Tuesday, April 16, AD 2024 5:38pm

Death of a Nation: A Review

 

 

I saw Death of a Nation, the latest film of Dinesh  D’Souza, on Saturday with my bride and son.  Overall I was disappointed by it.  The review is below the fold and the caveat as to spoilers is strictly in force.

I have liked the previous movies by D’Souza but this one left me cold.  The major thesis of the film is that the Democrat party under FDR had much in common with the fascist states of Italy under Mussolini and Nazi Germany, and, to be blunt, this is laughable.  D’Souza is on firmer ground when he contends that fascism is a variant of socialism and that fascism is a leftist phenomenon at its roots.

I did also enjoy his evisceration of the truly pathetic alt right movement:

 

 

Likewise when he attacks the contemporary Antifa movement as being a fascist movement he is on target.  However, this attempt to prove that contemporary Democrats are far closer to fascism than Trump and his supporters detracts from what could have been an interesting comparison between Lincoln and Trump.  D’Souza in the film compares the Secession Movement with the over the top resistance movement against Trump.  However, D’Souza completely missed the main element in common between Trump and Lincoln.  Their elections signaled the death knell of old political orders and the start of new political alignments.

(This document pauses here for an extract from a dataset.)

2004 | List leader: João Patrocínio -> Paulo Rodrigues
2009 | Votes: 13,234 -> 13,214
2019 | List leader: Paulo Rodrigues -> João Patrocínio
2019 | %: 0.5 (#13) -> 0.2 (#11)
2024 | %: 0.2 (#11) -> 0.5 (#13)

Trump grasped this instinctively with his slogan Make America Great Again.  He capitalized on the fact that most Americans believe the country is badly off course and the failure of the two major parties to carry through policies to correct this.  Likewise the old Whig and the Democrat parties failed to deal with slavery, and a fusion party, the Republican party, arose to solve a problem that had vexed the country for four decades.  I was hoping that D’Souza would explore this in his film, but he did not.

Previous films by D’Souza had a fair amount of humor, and this important element was missing, except at the beginning where Democrat commentators are shown melting down as Trump won on election night in 2016.

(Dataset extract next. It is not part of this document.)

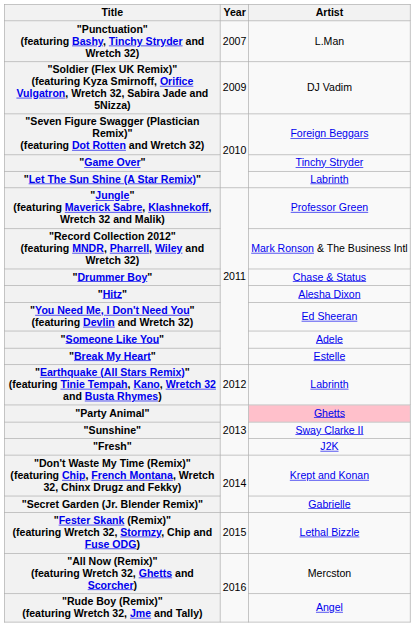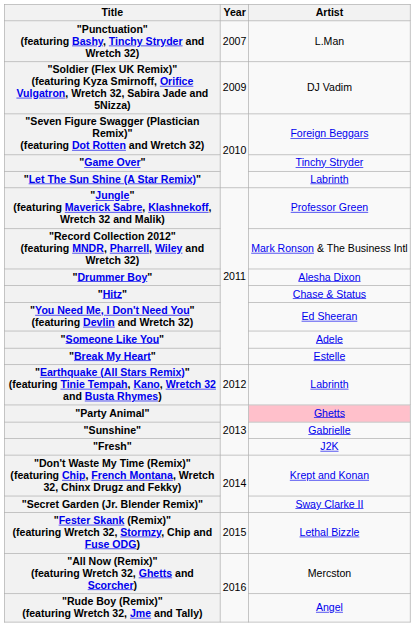"Drummer Boy" | Artist: Chase & Status -> Alesha Dixon
"Hitz" | Artist: Alesha Dixon -> Chase & Status
"Sunshine" | Artist: Sway Clarke II -> Gabrielle
"Secret Garden (Jr. Blender Remix)" | Artist: Gabrielle -> Sway Clarke II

There are parts of the film that are well done.  I found the sequence on the White Rose, the doomed young college kids who were executed in 1943 by the Nazis for their non-violent resistance activities, and Sophie Scholl to be very moving.  In the best scene of the movie a smirking SS officer who has just told Scholl that she will be executed asks her whether it was worth it.  She responds,

“An end in terror is preferable to a terror with no end.”

The movie ultimately is a mish mash of disparate elements that fails to jell.  It has the feel of a rushed thank you note by D’Souza to President Trump for his pardon.  The film obviously is filled with good intentions, but good intentions are never an excuse for poor execution.